Subset of rows containing NA (missing) values in a chosen column of a data frame
We have a data frame from a CSV file. The data frame DF
has columns that contain observed values and a column (VaR2
) that contains the date at which a measurement has been taken. If the date was not recorded, the CSV file contains the value NA
, for missing data.
Var1 Var2
10 2010/01/01
20 NA
30 2010/03/01
We would like to use the subset command to define a new data frame new_DF
such that it only contains rows that have an NA'
value from the column (VaR2
). In the example given, only Row 2 will be contained in the new DF
.
The command
new_DF<-subset(DF,DF$Var2=="NA")
does not work, the resulting data frame has no row entries.
If in the original CSV file the Value NA
are exchanged with NULL
, the same command produces the desired result: new_DF<-subset(DF,DF$Var2=="NULL")
.
How can I get this method working, if for the character string the value NA
is provided in the original CSV file?
Never use =='NA' to test for missing values. Use is.na()
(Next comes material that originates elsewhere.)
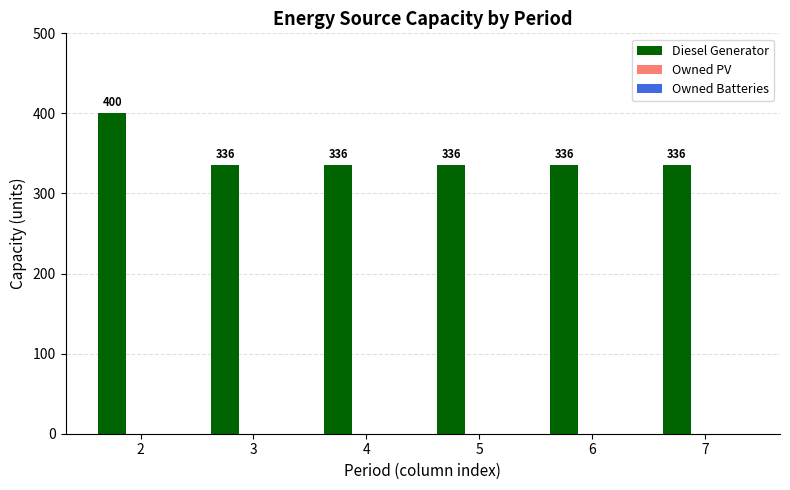

Are the bars horizontal?

No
instead. This should do it:
new_DF <- DF[rowSums(is.na(DF)) > 0,]
or in case you want to check a particular column, you can also use
new_DF <- DF[is.na(DF$Var),]
In case you have NA character values, first run
Df[Df=='NA'] <- NA
to replace them with missing values.
complete.cases
gives TRUE
when all values in a row are not NA
DF[!complete.cases(DF), ]